To start working with Cognitive Services, you’ll need to enable it in your Azure Subscription. In the Azure Portal search Form Recognizer and set up the Free Tier. The UI is fairly straight forward so i won’t go over it here. When you’re done you’ll need the endpoint and the key.

Train a new Model

To train a model, you need to put 5 or more examples of the completed document in a blob storage container. You must have a minimum of 5 and the more examples the better as it will help create a model that can pick up as many variants as possible. Both text and handwriting work, but its best to have a standard structure to the form if possible.

Open Azure Storage Explorer and navigate to your container. From here, upload your example documents and create a new SAS token for the container with at least Read and List properties.

In Postman, create a new POST request to {endpoint}/formrecognizer/v2.0-preview/custom/models. You’ll need two headers, one for content-type application/json and one for ocp-apim-subscription-key with the value set to your key.

In the body pop a json object with a single property of source and value equal to the SAS token you generated for your Storage Account.

{
	"source" : "https://{storageendpoint}/{container}?sv=2019-02-02&si=Read%20List&sr=c&sig=jTOKENy7I2lE3R0HEeIUjmTOKENc1%2FIX%2BI%3D"
}

Assuming you have ok permissions for your accounts, you will get a 201 Created back from the server and your response header will contain a header of ‘Location’ which will give you the URL to call in the next step!

Get your Model

In this step, you will use Postman to GET the URL returned in the Location Header of the previous step. You’ll need to keep the same headers you had before.

The response will bring you back a summary of your documents which hopefully will all show as a status of succeeded. If they don’t you may need to address issues with the documents before you can continue. I personally found they were always successful so lost as they had the correct privs on the SAS token. If you get permission errors, just make a short term token increasing privs until you find what works for you, but all I needed was List and Read.

The property on the model of ‘Status’ should say ‘ready’ so just grab your Model Id and go to the next step.

Analyze your document

To use your newly trained model against a document, you will need to pop it in Blob storage. I personally just created a new container and added my document to it so i could manage a seperation between training and real documents. Get a new SAS token for your real document and using Postman…

POST using the standard headers to https://{endpoint}/formrecognizer/v2.0-preview/custom/models/{modelId}/analyze

With a body of source, pointing at your real document url and sas token. This time you’ll get a 202 Accepted back with a header of Operation-Location which contains the URL to the results of your analysis.

Use your data

To get the results of your data, call a GET on {endpoint}/formrecognizer/v2.0-preview/custom/models/{modelId}/analyzeresults/{resultId} with the same headers as before.

This give you a fairly heft JSON object containing all the keys that were found on the document, their bounding boxes (ie, where this value was found) and the values.
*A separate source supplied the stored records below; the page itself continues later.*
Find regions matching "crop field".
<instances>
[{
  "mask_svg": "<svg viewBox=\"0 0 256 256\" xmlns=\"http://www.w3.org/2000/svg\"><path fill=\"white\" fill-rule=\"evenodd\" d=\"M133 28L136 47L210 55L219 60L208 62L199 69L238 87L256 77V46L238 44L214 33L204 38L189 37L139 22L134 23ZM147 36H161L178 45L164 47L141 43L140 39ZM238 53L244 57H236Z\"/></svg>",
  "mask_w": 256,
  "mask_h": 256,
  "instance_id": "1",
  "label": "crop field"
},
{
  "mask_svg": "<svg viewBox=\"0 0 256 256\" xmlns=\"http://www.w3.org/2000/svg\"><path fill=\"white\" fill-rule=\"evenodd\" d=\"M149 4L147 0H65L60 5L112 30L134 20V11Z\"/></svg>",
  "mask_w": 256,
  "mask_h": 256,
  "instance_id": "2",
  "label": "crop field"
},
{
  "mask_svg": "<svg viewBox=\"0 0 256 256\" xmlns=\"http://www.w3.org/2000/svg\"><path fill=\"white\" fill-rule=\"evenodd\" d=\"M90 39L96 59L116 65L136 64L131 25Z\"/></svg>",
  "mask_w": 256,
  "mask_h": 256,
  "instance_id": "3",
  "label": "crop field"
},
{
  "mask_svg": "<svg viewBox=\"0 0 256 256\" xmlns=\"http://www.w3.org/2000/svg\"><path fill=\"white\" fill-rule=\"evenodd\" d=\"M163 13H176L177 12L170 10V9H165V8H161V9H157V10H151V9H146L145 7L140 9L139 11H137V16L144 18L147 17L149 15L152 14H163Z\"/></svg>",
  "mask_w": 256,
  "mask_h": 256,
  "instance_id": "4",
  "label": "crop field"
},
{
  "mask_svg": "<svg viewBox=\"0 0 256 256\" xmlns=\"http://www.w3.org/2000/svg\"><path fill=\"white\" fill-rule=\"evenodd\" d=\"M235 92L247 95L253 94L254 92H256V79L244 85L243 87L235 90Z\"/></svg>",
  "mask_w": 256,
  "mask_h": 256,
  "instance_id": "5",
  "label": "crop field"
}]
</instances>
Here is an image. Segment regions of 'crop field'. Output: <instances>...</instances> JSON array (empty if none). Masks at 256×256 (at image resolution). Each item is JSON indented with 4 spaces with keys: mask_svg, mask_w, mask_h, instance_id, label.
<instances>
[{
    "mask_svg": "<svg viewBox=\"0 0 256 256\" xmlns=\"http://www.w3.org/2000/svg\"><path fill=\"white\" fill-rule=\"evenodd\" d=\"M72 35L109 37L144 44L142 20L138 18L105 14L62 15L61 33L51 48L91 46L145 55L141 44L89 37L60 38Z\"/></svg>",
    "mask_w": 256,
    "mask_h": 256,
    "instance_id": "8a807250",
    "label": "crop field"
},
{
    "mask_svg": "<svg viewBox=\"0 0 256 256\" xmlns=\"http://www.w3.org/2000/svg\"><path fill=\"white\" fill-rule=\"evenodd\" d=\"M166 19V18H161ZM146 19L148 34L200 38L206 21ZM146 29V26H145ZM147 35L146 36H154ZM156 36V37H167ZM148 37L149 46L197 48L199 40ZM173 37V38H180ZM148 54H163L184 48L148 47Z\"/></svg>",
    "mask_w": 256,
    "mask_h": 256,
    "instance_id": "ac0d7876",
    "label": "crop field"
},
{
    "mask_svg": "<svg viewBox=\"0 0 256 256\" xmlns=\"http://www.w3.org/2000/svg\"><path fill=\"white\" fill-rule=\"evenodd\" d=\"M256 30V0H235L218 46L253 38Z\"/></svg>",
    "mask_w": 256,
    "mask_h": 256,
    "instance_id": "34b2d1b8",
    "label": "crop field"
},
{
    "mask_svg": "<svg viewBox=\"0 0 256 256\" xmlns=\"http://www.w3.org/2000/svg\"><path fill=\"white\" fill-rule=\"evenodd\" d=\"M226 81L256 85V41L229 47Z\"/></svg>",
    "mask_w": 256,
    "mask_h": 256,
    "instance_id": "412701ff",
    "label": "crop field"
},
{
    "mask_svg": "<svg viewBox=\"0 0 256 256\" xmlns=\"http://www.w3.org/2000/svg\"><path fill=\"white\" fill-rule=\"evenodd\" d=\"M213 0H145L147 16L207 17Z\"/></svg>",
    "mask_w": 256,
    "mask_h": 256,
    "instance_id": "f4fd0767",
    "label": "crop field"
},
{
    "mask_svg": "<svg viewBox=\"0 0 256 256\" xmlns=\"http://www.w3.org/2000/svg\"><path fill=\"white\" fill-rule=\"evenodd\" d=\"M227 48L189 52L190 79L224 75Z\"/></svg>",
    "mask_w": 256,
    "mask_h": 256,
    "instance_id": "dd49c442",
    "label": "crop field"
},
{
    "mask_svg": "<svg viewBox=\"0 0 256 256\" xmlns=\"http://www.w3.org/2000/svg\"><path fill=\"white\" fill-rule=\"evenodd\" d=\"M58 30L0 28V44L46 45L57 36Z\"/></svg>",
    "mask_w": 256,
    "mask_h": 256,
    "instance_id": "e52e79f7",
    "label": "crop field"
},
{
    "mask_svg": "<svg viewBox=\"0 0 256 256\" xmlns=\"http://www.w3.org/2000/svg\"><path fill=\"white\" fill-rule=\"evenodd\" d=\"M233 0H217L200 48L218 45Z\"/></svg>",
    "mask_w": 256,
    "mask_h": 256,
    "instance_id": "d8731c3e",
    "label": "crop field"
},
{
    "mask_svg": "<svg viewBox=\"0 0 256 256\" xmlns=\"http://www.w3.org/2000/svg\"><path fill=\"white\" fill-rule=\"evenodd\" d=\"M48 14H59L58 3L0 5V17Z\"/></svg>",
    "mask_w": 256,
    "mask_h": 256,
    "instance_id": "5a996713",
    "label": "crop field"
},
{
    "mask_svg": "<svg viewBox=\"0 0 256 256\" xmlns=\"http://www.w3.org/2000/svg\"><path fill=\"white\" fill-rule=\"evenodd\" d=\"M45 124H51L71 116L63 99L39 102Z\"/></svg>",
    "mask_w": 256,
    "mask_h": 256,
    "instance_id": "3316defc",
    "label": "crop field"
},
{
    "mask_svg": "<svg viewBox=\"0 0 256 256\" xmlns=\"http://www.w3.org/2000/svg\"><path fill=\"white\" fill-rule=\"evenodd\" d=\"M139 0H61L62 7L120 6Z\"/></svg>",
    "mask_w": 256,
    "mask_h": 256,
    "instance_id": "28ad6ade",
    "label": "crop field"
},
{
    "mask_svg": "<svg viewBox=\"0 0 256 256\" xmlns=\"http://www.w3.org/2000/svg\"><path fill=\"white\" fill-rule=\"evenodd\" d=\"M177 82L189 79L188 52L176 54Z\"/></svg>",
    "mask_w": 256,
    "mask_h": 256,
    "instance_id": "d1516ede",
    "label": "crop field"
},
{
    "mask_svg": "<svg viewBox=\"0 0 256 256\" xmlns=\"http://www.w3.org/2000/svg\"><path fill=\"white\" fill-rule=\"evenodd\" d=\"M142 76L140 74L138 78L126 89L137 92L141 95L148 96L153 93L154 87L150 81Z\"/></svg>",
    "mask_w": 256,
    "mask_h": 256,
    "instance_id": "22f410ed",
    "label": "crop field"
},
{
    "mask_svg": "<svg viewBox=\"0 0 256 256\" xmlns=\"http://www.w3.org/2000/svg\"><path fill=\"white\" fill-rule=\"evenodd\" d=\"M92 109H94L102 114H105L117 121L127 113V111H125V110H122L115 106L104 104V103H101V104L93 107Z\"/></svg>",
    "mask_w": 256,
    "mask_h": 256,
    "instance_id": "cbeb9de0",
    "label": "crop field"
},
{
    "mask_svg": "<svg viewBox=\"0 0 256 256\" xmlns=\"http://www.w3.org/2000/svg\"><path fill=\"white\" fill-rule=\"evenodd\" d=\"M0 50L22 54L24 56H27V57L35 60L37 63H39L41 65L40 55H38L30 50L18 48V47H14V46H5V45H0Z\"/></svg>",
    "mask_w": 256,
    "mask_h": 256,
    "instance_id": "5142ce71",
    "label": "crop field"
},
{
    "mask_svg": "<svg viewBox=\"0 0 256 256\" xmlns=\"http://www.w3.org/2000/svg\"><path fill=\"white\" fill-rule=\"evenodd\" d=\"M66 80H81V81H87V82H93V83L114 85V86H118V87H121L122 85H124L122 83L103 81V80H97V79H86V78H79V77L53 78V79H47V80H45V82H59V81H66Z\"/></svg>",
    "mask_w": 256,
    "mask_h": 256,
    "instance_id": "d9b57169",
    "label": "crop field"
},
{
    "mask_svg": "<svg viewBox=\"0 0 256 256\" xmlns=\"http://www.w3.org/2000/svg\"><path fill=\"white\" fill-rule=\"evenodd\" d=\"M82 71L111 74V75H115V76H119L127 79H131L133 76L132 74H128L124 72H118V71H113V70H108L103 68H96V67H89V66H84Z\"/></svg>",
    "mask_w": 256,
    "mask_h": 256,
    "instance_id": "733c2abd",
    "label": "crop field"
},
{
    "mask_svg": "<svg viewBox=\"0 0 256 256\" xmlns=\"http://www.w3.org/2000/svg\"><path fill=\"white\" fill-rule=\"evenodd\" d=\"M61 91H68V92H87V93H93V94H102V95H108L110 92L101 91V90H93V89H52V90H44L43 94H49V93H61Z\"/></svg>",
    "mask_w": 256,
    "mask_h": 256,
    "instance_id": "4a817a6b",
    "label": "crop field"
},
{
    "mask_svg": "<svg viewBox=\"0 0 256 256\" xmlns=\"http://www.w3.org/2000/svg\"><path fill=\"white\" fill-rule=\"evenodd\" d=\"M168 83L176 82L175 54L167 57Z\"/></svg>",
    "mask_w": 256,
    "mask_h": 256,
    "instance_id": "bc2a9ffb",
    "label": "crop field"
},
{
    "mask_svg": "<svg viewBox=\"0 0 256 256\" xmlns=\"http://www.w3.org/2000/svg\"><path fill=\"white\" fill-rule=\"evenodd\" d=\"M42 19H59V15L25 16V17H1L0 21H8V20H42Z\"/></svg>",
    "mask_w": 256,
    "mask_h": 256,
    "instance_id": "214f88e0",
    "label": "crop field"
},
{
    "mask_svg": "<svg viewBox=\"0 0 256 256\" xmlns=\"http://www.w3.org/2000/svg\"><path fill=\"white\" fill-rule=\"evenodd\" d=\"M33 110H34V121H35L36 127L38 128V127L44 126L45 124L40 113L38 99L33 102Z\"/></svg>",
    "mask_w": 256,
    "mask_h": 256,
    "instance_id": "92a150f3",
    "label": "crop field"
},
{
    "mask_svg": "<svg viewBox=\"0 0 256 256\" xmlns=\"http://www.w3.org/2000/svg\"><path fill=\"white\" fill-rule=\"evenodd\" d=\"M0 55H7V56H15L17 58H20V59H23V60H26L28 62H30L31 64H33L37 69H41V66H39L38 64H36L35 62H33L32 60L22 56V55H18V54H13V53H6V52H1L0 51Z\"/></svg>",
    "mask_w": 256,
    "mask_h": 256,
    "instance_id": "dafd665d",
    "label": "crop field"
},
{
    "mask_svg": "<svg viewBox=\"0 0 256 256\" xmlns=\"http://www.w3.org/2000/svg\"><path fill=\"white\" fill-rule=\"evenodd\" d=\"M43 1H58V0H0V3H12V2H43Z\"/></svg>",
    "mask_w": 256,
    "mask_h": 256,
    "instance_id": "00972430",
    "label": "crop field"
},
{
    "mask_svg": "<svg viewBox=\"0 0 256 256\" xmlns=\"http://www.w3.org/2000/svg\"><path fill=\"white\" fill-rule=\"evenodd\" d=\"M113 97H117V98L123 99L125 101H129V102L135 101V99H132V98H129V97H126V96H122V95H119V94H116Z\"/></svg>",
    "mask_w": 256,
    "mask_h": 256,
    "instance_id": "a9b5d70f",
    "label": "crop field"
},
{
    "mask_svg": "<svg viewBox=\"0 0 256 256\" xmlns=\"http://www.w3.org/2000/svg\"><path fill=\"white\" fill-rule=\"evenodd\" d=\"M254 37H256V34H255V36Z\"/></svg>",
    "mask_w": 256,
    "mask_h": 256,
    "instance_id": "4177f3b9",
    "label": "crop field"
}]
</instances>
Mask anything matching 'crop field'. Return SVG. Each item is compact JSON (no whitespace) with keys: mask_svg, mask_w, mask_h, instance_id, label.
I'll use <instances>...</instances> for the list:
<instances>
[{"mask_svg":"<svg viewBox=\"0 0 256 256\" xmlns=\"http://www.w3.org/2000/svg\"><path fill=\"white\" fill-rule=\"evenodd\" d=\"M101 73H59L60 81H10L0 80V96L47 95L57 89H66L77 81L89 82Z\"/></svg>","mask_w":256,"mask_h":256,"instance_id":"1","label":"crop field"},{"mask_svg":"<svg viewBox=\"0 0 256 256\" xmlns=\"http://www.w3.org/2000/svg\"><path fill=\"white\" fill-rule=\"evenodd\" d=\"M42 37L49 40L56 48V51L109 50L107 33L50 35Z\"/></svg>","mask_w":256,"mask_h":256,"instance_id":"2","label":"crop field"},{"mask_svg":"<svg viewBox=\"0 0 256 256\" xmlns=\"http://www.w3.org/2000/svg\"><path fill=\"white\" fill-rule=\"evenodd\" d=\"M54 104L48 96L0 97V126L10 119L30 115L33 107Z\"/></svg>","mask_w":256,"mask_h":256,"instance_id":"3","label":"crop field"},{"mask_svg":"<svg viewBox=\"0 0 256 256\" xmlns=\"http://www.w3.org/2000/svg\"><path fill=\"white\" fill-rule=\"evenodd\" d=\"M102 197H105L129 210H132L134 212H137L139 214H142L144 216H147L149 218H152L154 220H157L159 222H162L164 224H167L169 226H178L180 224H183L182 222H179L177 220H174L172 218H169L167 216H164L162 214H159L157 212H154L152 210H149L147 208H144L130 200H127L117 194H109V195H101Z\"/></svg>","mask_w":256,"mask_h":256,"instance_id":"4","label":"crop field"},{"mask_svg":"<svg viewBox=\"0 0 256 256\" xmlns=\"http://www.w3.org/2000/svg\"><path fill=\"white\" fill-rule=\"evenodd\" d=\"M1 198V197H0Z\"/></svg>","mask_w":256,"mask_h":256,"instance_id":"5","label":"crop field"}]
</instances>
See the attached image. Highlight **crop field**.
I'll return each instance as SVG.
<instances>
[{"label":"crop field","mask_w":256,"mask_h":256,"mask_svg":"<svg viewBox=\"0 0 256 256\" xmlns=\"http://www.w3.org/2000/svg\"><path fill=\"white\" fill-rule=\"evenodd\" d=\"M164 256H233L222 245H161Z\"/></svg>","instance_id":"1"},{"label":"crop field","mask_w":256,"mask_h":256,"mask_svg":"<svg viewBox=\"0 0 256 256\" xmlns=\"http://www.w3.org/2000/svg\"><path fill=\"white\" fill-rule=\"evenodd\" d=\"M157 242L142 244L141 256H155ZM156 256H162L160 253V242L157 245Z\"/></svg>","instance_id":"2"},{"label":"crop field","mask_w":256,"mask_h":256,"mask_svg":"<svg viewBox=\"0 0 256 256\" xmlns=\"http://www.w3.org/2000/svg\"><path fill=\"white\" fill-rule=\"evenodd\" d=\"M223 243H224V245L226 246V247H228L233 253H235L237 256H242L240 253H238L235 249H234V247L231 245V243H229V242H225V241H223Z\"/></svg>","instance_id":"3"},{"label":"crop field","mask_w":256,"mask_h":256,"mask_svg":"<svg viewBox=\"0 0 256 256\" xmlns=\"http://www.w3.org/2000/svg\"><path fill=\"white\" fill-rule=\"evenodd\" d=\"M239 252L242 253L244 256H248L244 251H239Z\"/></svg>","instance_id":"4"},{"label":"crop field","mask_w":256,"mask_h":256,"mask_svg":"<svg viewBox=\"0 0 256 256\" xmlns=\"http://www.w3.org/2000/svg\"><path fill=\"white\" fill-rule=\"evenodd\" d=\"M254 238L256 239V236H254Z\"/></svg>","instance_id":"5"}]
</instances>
The result has a list called ‘pageResults’, then on each page has a list of ‘keyValuePairs’ that contains your info under key.text and value.text. Just search your object for the keys you are expecting et voila.

Summary

Thats it! You’ve got your data and can now do whatever you want with it.

It is suprisingly easy to do this, as it needs to Labelling of any kind to mark up and teach the service your documents. For this reason it is better suited to easier documents, 1 pagers that are consistently structured. Think about any of your business documents, if you have any customers filling out stuff and returning it, this might be a candidate for automation.

You could even go further with it and hook it up to Power Automate (Flow) as Form Recognizer is a supported Action. Think document comes in, gets scanned to file server, Flow picks it up, analyzes and creates a record in your database with the data. Super fun right?! Possibilities here are endless.

If you need the Machine Learning to be smarter, Labelled learning might be for you which I will do a post for next. For now, enjoy your new found skill!